[TEXTO DE ORIGEM]

Segundo o agricultor, algumas comunidades vêm avançando na produção de alimentos saudáveis e desenvolvendo atividades como cercamentos para proteger nascentes, construção de viveiros de mudas, mutirões de plantio e espaços de formação sobre a produção agroecológica.
O agricultor teme que a atividade cause a expulsão da população rural e enfatiza: “a gente que tá no campo não quer sair pra cidade”. Segundo a liderança, os efeitos do êxodo seriam lastimáveis, especialmente para a população idosa: “se a gente abrir as portas para as mineradoras o que vai acontecer com o homem do campo é ele adoecer com o impacto ambiental e ter que ir embora pra cidade, onde muitos agricultores de idade não iriam aguentar”, insiste.

[/TEXTO DE ORIGEM]
[MATERIAL APRESENTADO]

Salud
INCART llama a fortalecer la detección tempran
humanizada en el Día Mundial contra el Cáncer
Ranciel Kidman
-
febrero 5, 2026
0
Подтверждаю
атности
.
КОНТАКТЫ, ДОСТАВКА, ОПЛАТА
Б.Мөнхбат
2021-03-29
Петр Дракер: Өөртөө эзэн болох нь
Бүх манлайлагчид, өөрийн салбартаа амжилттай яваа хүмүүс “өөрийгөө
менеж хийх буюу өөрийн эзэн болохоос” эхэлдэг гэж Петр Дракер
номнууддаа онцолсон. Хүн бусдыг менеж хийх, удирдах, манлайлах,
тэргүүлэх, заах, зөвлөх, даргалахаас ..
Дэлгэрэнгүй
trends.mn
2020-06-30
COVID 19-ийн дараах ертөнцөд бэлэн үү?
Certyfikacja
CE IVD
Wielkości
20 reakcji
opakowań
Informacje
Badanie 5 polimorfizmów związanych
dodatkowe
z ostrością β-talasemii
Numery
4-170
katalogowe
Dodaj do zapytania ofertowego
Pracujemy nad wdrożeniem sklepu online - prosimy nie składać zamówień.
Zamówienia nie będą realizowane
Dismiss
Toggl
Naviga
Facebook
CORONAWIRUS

[/MATERIAL APRESENTADO]
[MATERIAL APRESENTADO]

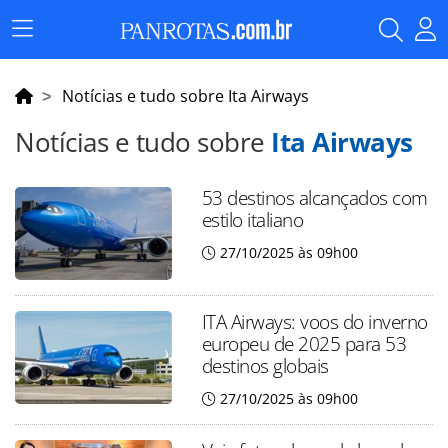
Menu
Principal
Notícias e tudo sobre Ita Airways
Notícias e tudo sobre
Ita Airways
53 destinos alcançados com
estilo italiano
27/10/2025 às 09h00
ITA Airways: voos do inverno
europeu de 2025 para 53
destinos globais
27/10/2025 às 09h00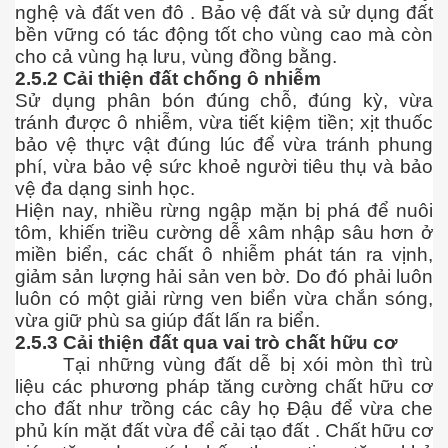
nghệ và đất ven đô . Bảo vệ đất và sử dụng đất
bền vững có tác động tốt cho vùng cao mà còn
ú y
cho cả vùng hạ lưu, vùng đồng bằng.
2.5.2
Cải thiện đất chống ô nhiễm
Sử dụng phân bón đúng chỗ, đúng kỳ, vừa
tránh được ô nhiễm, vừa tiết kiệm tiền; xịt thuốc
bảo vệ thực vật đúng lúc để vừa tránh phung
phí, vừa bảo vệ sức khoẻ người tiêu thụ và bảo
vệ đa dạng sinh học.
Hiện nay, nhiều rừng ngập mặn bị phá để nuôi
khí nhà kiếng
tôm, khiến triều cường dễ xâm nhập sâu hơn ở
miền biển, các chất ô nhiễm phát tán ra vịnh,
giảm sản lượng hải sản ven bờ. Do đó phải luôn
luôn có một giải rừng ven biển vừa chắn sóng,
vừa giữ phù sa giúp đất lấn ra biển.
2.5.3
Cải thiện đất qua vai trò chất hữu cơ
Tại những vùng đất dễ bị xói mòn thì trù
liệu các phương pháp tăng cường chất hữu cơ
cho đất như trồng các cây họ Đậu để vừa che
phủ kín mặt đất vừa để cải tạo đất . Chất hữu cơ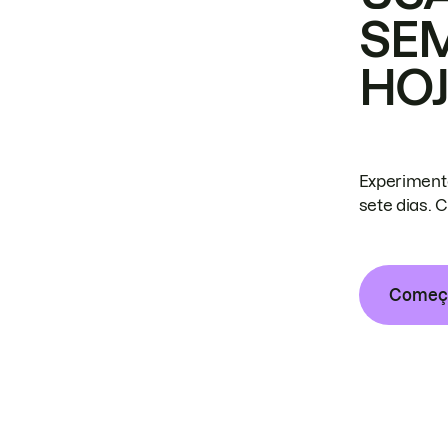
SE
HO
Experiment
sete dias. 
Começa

[/MATERIAL APRESENTADO]

VERIFIQUE SUA COMPREENSÃO =
1. Reescreva em forma de lista o parágrafo do texto sobre a mineração no campo que começa com "Segundo o agricultor, algumas comunidades", preservando as informações principais.
2. Segundo o texto sobre a mineração no campo, o que o agricultor teme que a atividade provoque?
3. Retome o texto sobre a mineração no campo e dê continuidade a ele a partir da última frase apresentada.
Não é preciso consultar os registros.

RESPOSTAS EM ORDEM =
1.
Segundo o agricultor, algumas comunidades:
- vêm avançando na produção de alimentos saudáveis;
- fazem cercamentos para proteger nascentes;
- constroem viveiros de mudas;
- organizam mutirões de plantio;
- mantêm espaços de formação sobre a produção agroecológica.

2. A expulsão da população rural.

3.
Mobilização popular e defesa do território 2k6c3m
De acordo com denúncias divulgadas no Observatório Rio Pardo Vivo e Corrente, a mobilização popular começou quando uma empresa de pesquisa começou a adentrar áreas em comunidades sem o consentimento dos proprietários ainda em 2024. Na ocasião, moradores da comunidade Água Vermelha fizeram um piquete para exigir da empresa de pesquisa explicações sobre os procedimentos. A ação culminou na expulsão da empresa da área.
Após a audiência pública “Pesquisa e Mineração nas Serras do Entorno da Cidade de Itarantim-BA”, outras comunidades seguiram o exemplo de Água Vermelha e negaram autorização para a empresa pesquisar dentro das propriedades. Mirian Silva (CEAS) afirma que “esse foi um exemplo importante para as comunidades, pois as empresas não costumam explicar para a população do que se trata a pesquisa, como será o procedimento e qual o projeto futuro da mineração naquele território.”
A assessora ressalta que esse exemplo de resistência “mostra para as comunidades que elas não são obrigadas a permitir tais procedimentos e que elas têm o direito de serem previamente informadas e consultadas, sobretudo quando se trata do futuro do território”.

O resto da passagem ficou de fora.